Using the information:
1. List every resource that the opening notice of the forum page about wanting a baby points readers to.
2. Resume the forum post about wanting a baby after losing a son, and write what follows its last sentence.

Selected passage:
━━━

Mumsnet has not checked the qualifications of anyone posting here. If you need help urgently or expert advice, please see our domestic violence webguide and/or relationships webguide. Many Mumsnetters experiencing domestic abuse have found this thread helpful: Listen up, everybody

RAH - want a baby and he doesn't. Perhaps I should give up now!(long)

66 replies

Bobbins · 28/02/2003 19:19

Dear all, as some of you know, around this time last year I lost my ds Harvey to pneumococcal meningitis. He was 10 months old and my only child. I wanted to try for another baby straight away with Harvey's dad, but there were real problems with the relationship prior to our son's death. I insisted that if we were going to actively try he should slow down on drinking so that we would have a head start before we even began. He thought this was ridiculous and proceeded to go out drinking even more than he had done previously. Eventually the relationship broke down irretrievably, during which time my mother also died of breast cancer, he was not there for me emotionally. Instead he started seeing one of my friends and it transpired that he was sleeping with her, so I told him to leave. At present I am in a protracted dispute over buying him out of our joint mortgage.

BOY, this is a complicated post!

━━━

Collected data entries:
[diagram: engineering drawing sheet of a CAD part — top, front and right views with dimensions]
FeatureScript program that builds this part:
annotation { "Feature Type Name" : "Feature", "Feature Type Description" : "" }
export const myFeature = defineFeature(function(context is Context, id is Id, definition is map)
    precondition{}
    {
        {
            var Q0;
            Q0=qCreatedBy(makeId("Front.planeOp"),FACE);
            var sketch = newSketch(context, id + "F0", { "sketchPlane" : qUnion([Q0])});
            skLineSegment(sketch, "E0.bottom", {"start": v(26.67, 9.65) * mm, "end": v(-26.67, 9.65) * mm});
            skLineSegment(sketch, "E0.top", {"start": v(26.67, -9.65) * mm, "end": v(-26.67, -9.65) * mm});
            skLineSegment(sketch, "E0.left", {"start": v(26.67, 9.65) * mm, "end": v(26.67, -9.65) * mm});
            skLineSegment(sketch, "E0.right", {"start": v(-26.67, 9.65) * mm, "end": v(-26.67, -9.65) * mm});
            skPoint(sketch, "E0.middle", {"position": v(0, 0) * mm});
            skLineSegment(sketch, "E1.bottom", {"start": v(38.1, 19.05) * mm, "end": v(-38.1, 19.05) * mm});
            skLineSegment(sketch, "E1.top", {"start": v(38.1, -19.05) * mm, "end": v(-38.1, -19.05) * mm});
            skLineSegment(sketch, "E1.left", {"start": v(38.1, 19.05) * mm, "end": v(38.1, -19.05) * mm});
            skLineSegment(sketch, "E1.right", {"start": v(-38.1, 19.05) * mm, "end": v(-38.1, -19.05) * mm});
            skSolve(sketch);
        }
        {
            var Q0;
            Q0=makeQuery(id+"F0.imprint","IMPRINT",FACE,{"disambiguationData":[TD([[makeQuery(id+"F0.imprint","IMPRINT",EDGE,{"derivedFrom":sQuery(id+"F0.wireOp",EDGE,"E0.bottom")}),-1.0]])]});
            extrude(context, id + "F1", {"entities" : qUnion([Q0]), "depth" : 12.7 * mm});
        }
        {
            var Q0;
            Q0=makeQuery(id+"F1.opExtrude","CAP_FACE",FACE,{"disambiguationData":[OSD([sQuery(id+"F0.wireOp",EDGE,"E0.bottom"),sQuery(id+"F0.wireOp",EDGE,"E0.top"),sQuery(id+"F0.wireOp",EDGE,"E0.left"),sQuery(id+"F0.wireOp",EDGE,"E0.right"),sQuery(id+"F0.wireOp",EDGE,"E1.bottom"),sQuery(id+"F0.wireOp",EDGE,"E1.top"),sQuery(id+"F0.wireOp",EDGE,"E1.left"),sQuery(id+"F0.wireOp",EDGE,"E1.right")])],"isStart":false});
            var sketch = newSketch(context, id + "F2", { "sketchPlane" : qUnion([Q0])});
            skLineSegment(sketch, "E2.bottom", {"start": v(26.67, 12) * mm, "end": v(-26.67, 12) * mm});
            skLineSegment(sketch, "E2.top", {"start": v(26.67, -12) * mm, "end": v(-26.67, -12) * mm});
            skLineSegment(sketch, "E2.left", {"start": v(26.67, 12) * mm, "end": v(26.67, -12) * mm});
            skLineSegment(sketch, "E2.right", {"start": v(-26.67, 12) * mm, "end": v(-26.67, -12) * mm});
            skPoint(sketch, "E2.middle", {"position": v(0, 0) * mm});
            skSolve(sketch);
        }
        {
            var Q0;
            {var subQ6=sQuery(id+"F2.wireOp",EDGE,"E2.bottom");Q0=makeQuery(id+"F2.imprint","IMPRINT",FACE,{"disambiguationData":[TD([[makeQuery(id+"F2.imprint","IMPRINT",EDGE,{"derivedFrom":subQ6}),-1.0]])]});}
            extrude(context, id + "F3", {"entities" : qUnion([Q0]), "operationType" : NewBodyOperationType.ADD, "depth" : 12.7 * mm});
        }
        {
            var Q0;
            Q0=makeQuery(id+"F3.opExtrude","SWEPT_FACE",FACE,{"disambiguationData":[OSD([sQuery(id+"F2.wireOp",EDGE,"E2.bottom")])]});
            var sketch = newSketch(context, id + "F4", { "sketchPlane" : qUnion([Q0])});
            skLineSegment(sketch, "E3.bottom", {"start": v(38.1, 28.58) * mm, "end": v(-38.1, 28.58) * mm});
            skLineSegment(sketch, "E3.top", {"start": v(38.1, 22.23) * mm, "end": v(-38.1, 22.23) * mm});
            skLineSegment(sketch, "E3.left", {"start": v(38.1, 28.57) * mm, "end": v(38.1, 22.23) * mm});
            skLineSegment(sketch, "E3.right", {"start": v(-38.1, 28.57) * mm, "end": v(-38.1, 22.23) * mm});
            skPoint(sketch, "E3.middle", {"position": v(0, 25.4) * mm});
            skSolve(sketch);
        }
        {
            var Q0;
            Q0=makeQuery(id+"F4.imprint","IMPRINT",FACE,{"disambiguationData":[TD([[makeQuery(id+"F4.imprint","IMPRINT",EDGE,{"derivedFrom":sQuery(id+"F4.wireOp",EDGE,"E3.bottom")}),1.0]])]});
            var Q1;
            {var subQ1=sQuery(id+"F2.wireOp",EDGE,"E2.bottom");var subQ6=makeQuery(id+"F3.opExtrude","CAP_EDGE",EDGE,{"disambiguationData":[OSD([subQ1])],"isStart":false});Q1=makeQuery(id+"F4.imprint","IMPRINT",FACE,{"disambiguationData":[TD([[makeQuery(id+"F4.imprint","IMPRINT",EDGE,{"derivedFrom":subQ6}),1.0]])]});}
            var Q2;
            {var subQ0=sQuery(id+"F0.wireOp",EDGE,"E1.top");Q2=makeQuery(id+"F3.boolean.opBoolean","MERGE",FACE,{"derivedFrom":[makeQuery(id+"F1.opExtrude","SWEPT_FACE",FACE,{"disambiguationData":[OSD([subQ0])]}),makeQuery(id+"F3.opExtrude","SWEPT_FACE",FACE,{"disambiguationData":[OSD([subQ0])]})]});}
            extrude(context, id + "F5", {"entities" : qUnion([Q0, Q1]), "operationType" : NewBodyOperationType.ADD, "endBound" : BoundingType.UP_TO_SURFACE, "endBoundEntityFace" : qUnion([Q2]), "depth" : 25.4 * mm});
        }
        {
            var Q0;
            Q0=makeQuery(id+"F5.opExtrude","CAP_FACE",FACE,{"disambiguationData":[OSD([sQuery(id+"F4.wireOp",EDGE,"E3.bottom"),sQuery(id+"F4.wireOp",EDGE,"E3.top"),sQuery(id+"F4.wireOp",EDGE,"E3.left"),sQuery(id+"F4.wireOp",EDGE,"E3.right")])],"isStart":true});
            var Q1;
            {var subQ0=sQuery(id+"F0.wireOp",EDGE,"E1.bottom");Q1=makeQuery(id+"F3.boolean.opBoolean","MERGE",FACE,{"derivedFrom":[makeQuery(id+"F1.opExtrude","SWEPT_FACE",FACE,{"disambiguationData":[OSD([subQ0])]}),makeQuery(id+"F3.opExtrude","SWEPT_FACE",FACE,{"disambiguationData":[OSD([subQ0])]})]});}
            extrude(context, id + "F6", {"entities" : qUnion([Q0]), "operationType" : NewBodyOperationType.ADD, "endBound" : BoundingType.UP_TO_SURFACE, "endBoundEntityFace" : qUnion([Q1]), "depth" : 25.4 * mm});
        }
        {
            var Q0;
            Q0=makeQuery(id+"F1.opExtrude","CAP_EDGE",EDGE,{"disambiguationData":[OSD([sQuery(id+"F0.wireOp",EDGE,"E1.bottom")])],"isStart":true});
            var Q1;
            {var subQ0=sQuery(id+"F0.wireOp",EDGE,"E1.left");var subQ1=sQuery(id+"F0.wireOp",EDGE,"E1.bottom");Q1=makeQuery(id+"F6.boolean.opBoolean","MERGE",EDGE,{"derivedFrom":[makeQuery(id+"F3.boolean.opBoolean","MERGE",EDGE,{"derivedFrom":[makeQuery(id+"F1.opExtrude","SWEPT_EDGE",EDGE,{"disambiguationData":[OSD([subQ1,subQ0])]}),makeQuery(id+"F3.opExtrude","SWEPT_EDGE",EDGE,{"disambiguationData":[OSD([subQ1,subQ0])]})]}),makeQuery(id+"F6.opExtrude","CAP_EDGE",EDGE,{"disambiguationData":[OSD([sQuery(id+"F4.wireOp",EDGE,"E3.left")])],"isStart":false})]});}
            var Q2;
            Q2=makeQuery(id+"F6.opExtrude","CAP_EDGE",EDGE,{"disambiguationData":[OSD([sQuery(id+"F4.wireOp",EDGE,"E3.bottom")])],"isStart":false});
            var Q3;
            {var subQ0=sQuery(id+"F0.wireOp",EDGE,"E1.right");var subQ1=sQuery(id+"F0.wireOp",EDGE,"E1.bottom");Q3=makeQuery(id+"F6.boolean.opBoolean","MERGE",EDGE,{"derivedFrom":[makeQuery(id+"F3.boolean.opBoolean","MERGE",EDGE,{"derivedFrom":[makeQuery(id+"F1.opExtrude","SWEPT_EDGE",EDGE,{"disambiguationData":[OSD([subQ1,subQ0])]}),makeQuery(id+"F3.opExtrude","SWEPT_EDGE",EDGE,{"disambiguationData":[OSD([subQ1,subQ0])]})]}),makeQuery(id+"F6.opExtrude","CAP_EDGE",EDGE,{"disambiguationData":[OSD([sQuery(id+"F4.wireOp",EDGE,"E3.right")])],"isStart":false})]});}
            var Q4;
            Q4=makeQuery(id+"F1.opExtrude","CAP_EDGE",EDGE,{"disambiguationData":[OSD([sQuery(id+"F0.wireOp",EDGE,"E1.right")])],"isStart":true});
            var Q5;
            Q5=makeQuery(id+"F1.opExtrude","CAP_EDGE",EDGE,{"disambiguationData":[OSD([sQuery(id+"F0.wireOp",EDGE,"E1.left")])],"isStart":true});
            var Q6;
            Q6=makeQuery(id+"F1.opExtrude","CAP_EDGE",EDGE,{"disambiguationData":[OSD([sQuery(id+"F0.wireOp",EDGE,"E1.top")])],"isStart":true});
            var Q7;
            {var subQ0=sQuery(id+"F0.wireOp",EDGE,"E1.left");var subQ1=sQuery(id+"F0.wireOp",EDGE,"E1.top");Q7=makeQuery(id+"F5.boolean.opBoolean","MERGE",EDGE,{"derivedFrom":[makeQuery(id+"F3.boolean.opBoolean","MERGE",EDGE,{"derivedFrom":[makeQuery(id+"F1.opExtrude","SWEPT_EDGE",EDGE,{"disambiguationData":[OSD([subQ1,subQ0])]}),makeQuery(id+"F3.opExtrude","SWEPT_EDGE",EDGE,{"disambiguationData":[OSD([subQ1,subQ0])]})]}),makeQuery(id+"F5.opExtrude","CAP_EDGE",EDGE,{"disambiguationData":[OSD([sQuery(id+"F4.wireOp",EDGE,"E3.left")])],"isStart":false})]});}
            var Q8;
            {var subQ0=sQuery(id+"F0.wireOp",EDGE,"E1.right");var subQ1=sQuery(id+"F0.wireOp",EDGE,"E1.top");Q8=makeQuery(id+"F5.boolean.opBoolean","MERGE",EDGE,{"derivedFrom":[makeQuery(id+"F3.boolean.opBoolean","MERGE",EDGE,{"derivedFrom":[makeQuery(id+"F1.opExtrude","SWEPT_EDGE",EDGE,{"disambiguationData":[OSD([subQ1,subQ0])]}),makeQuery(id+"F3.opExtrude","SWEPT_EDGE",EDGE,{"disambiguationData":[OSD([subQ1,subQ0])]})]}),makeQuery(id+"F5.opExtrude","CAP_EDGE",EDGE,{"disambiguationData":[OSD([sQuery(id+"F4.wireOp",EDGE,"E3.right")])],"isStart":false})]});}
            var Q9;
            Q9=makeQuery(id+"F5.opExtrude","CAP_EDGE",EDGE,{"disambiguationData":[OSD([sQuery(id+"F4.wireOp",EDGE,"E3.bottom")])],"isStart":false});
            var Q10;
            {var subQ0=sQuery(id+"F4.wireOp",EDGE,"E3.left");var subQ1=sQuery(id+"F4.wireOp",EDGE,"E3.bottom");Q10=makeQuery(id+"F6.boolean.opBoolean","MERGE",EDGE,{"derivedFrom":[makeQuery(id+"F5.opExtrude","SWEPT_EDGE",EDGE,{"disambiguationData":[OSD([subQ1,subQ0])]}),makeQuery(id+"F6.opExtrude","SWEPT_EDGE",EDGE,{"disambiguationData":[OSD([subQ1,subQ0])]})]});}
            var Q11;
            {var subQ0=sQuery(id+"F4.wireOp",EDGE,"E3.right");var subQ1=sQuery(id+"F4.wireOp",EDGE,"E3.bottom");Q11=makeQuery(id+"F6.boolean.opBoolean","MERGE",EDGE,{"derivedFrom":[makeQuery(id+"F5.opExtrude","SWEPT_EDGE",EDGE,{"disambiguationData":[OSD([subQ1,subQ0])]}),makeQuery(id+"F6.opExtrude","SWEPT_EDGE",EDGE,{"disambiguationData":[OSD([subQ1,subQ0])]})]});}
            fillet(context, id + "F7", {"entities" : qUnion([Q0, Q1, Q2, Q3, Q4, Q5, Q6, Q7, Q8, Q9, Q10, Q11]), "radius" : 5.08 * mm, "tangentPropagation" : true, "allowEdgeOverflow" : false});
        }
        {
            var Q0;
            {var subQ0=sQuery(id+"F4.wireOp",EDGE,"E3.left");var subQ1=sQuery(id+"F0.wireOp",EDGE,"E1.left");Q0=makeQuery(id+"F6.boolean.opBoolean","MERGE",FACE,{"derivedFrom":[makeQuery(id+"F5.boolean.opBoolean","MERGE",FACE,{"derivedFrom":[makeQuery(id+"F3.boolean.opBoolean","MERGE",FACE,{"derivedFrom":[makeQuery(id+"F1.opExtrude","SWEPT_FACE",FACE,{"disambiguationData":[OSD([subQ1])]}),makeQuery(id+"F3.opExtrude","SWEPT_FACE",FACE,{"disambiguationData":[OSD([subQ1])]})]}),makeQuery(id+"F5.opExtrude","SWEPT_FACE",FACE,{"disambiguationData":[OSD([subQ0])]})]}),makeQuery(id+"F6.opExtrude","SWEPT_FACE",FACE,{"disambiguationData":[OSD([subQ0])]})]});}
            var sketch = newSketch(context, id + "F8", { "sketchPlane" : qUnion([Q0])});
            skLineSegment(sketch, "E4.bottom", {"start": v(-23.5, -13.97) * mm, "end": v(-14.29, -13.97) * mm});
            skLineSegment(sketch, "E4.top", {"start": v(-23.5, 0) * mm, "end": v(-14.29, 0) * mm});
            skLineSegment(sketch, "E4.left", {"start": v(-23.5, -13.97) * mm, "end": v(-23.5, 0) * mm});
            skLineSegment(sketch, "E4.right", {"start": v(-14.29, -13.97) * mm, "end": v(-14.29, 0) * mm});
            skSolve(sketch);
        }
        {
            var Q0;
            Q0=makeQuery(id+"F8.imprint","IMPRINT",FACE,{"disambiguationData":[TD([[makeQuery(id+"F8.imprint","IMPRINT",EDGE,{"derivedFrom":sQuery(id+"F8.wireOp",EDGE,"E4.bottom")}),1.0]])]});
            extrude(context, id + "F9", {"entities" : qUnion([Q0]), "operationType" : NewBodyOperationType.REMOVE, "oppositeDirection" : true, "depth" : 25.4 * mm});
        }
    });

━━━

Your responses:
1.
- The domestic violence webguide
- The relationships webguide
- The thread "Listen up, everybody"

2.
I met someone else in October and he is gorgeous, very mature, a hard worker, and very intellient. The problem is; he is only 22 and I am about to turn 32 in April! He has recently moved into my house as a lodger, and its going really well, BUT.... he knows that I want a baby a.s.a.p. We have discussed this in depth. Obviously, at 22 he is not prepared for this and it is a definite no no. He knows that I feel some sense of urgency, and I have even said to him that I feel I am wasting my time dilly dallying with him. I feel that the sensible thing to do would be to finish this relationship and MOVE ON. Thing is, I think I love him. What a FOOL., I feel like I'm kidding myself re. potential future.

Anyone reading about my situation for the first time would probably think this is all too much too soon. I am so very ready to have another baby. I yearn for it and I just want to get on with establishing an appropriate realationship within which to raise a child. I wouldn't even thisk of conceiving until I believed it was a stable and long term relationship. SO...I feel like time is running out.

What to do?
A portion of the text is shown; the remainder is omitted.